Over the din of noise and movement, I heard Thor's voice raised in argument with Andrew Nevell.

“There can be no army without men,” he said. “Men can be had only voluntarily or involuntarily. We have ceased to obtain them voluntarily, and to obtain them involuntarily is the draft, Andrew, the conscription.”

“We can't find the numbers,” Andrew Nevell was saying.

“I know much complaint is made of the provision which allows a drafted man to substitute three hundred dollars for himself; yet none is made of that provision which allows him to substitute another man for himself!” interjected Gustav Gluck.

“The substitution of one man for another is the provision which really favors the rich over the poor, but this being an old and well-known practice in raising armies, nobody objects to it,” replied Andrew.

“Isn't that what we're doing by allowing colored men to volunteer? Substituting a black man for a white one? After all, the overriding principle of the draft is simply involuntary servitude,” said Gustav.

“Lincoln's right about that—let the darkies, or at least some of them, do it,” Nevell replied.

“What's the particular hardship now?” exclaimed Thor. “Shall we shrink from the necessary means to maintain our free government, which our grandfathers employed to establish, and our own fathers have maintained? Are we degenerate? Has the manhood of our race run out? Do we need Negroes to fight for us?”

“There is something too mean,” said Thor, “in us Americans looking upon the Negro as a citizen when we are in trouble and as an alien when we are free from trouble.
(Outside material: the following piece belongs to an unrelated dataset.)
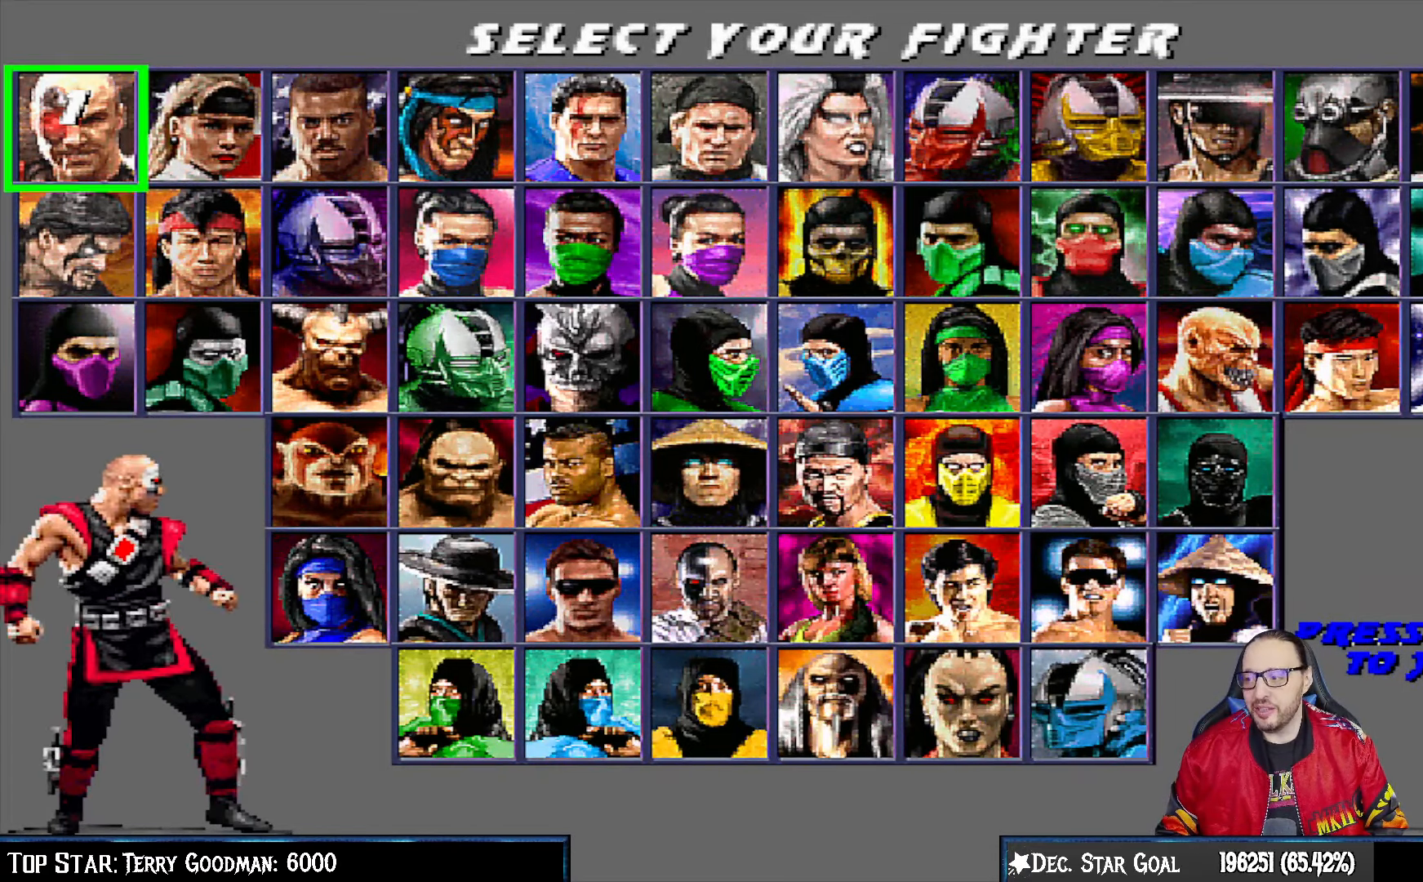
{"buttons": [], "left_stick": "center", "right_stick": "center", "events": []}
When our country was in trouble in its early struggles, it looked upon the Negro as a citizen. In 1776 he was a citizen. At the time of Jefferson's Constitution, the Negro had the right to vote in eleven states out of the old thirteen. In 1812, General Jackson addressed them as fellow citizens. He wanted them to fight! And now, when conscription time has come upon us, the Negro is a citizen again. Join the army! Dig ditches, trenches, earthworks! He has been a citizen just three times in the history of our country, and every time it has always been in order to get killed.”

Emily, Charlotte, and I left the tent and our menfolk behind, arguing. They were, as always, defending their manhood and their country with
our
sons. I smiled ironically. As a mother, I would gladly have paid three hundred dollars as a substitution for any of my sons. By slave-auction standards, that price was a true bargain.

Robert E. Lee could bring this war to a triumphant end for the South over the divided, confused Union if he succeeded in winning one more victory on northern soil. I knew southern pride and southern character well enough to know the general was gambling everything on the next battle. And the next battle would be here, in Pennsylvania.

1863

• Gettysburg • • In the Chapel •

• The Rebel Deserter •

• James Hemings's Affidavit

• A Broken Mirror •

• Chance •

• The Aria •

• This One Will Live•

32

My only comfort and confidence is that I shall not live to see this!

Thomas Jefferson

Robert E. Lee invaded the North, marching into Pennsylvania. From that day on, my twins' lives became one swift succession of forced marches, becoming ever longer and harder as they rushed to find the Army of Northern Virginia. Night and day blended together over the miles: through dust and through muck they marched, in the broiling sun, in flooding rain, over prairies, through defiles, across rivers, over last year's battlefields where skeletons of dead soldiers still lay exposed and bleaching; weary, without sleep, tormented by newspaper rumor that their enemy was in Philadelphia, in Baltimore, every place where he was not, until they found out where he was: at Gettysburg, a small village not thirty miles from their grandmother's country house in Anamacora.